Re: Banning checkpoint (was: Re: What can OpenVZ do?)

From: Bodo Eggert <7eggert@gmx.de>
To: Alexey Dobriyan <adobriyan@gmail.com>,
	Ingo Molnar <mingo@elte.hu>,
	Nathan Lynch <nathanl@austin.ibm.com>,
	linux-api@vger.kernel.org, containers@lists.linux-foundation.org,
	mpm@selenic.com, linux-kernel@vger.kernel.org,
	linux-mm@kvack.org, viro@zeniv.linux.org.uk, hpa@zytor.com,
	Andrew Morton <akpm@linux-foundation.org>,
	torvalds@linux-foundation.org, tglx@linutronix.de,
	xemul@openvz.org, Dave Hansen <dave@linux.vnet.ibm.com>
Subject: Re: Banning checkpoint (was: Re: What can OpenVZ do?)
Date: Tue, 24 Feb 2009 14:00:27 +0100	[thread overview]
Message-ID: <E1Lbwtf-0001Zc-Uq@be1.7eggert.dyndns.org> (raw)
In-Reply-To: c8Xp3-3TH-3@gated-at.bofh.it

Alexey Dobriyan <adobriyan@gmail.com> wrote:
> On Thu, Feb 19, 2009 at 11:11:54AM -0800, Dave Hansen wrote:
>> On Thu, 2009-02-19 at 22:06 +0300, Alexey Dobriyan wrote:

>> Alexey, I agree with you here.  I've been fighting myself internally
>> about these two somewhat opposing approaches.  Of *course* we can
>> determine the "checkpointability" at sys_checkpoint() time by checking
>> all the various bits of state.
>> 
>> The problem that I think Ingo is trying to address here is that doing it
>> then makes it hard to figure out _when_ you went wrong.  That's the
>> single most critical piece of finding out how to go address it.
>> 
>> I see where you are coming from.  Ingo's suggestion has the *huge*
>> downside that we've got to go muck with a lot of generic code and hook
>> into all the things we don't support.
>> 
>> I think what I posted is a decent compromise.  It gets you those
>> warnings at runtime and is a one-way trip for any given process.  But,
>> it does detect in certain cases (fork() and unshare(FILES)) when it is
>> safe to make the trip back to the "I'm checkpointable" state again.
> 
> "Checkpointable" is not even per-process property.
> 
> Imagine, set of SAs (struct xfrm_state) and SPDs (struct xfrm_policy).
> They are a) per-netns, b) persistent.
> 
> You can hook into socketcalls to mark process as uncheckpointable,
> but since SAs and SPDs are persistent, original process already exited.
> You're going to walk every process with same netns as SA adder and mark
> it as uncheckpointable. Definitely doable, but ugly, isn't it?
> 
> Same for iptable rules.
> 
> "Checkpointable" is container property, OK?
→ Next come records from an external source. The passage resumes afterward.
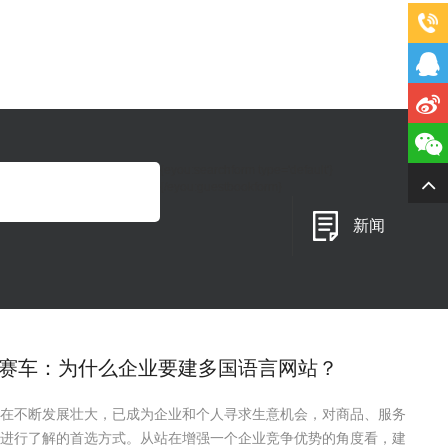
{eyou:searchform type='default'}
{/eyou:guestbookform}
新闻
赛车：为什么企业要建多国语言网站？
在不断发展壮大，已成为企业和个人寻求生意机会，对商品、服务
进行了解的首选方式。从站在增强一个企业竞争优势的角度看，建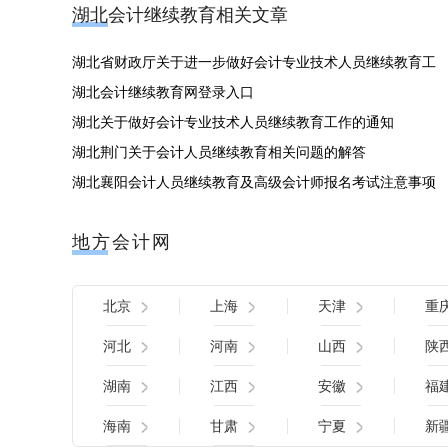
湖北会计继续教育相关文章
湖北省财政厅关于进一步做好会计专业技术人员继续教育工
湖北会计继续教育网登录入口
湖北关于做好会计专业技术人员继续教育工作的通知
湖北荆门关于会计人员继续教育相关问题的解答
湖北襄阳会计人员继续教育及高级会计师报名考试注意事项
地方会计网
北京
上海
天津
重
河北
河南
山西
陕
湖南
江西
安徽
福
海南
甘肃
宁夏
新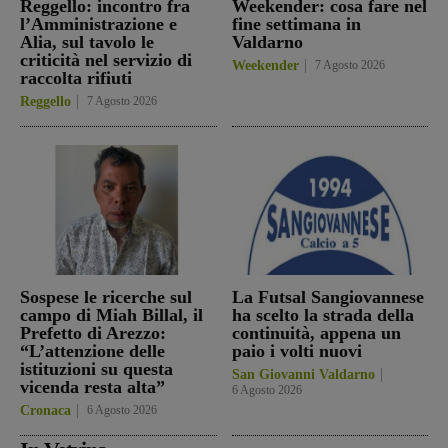
Reggello: incontro fra
Weekender: cosa fare nel
l’Amministrazione e
fine settimana in
Alia, sul tavolo le
Valdarno
criticità nel servizio di
Weekender
7 Agosto 2026
raccolta rifiuti
Reggello
7 Agosto 2026
Sospese le ricerche sul
La Futsal Sangiovannese
campo di Miah Billal, il
ha scelto la strada della
Prefetto di Arezzo:
continuità, appena un
“L’attenzione delle
paio i volti nuovi
istituzioni su questa
San Giovanni Valdarno
vicenda resta alta”
6 Agosto 2026
Cronaca
6 Agosto 2026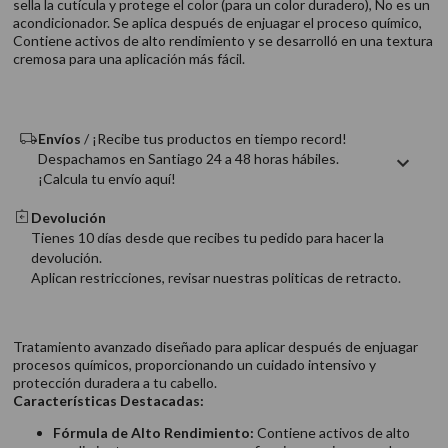
sella la cutícula y protege el color (para un color duradero), No es un
9
.
acondicionador
acondicionador. Se aplica después de enjuagar el proceso químico,
Contiene activos de alto rendimiento y se desarrolló en una textura
10
.
protector térmico
cremosa para una aplicación más fácil.
Envíos
/ ¡Recibe tus productos en tiempo record!
Despachamos en Santiago 24 a 48 horas hábiles.
¡Calcula tu envío aquí!
Devolución
Tienes 10 días desde que recibes tu pedido para hacer la
devolución.
Aplican restricciones, revisar nuestras politicas de retracto.
Tratamiento avanzado diseñado para aplicar después de enjuagar
procesos químicos, proporcionando un cuidado intensivo y
protección duradera a tu cabello.
Características Destacadas:
Fórmula de Alto Rendimiento:
Contiene activos de alto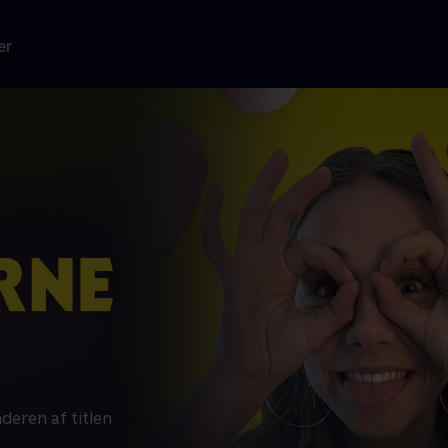
er
nderen af titlen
IMO: Everything around the process may change as long as you can do the same
using 'kill -STOP $PID; ...; kill -CONT $PID;'. E.g. changing iptables rules
can be done to a normal process, so this should not prevent checkpointing
(unless you checkpoint iptables, but don't do that then?).

BTW1: I might want to checkpoint something like seti@home. It will connect
to a server from time to time, and send/receive a packet. If having opened
a socket once in a lifetime would prevent checkpointing, this won't be
possible. I see the benefit of the one-way-flag forcing to make all
syscalls be checkpointable, but this won't work on sockets.

Therefore I think you need something inbetween. Some syscalls (etc.) are not
supported, so just make the process be uncheckpointable. But some syscalls
will enter and leave non-checkpointable states by design, they need at least
counters.

Maybe you'll want to let the application decide if it's OK to be checkpointed
on some conditions, too. The Seti client might know how to handle broken
connections, and doing duplicate transfers or skipping them is expected, too.
So the Seti client might declare the socket to be checkpointable, instead of
making the do-the-checkpoint application wait until it's closed.

BTW2: There is the problem of invalidating checkpoints, too. If a browser did
a HTTP PUT, you don't want to restore the checkpoint where it was just about
to start the PUT request. The application should be able to signal this to
a checkpointing daemon. There will be a race, so having a signal "Invalidate
checkpoints" won't work, but if the application sends a stable hash value,
the duplicate can be detected. (Off cause you'd say "don't do that then" for
browsers, but it's just an example. Off cause 2, the checkpoint daemon is
only needed for advanced setups, a simple "checkpoint $povray --store jobfile"
should just work.)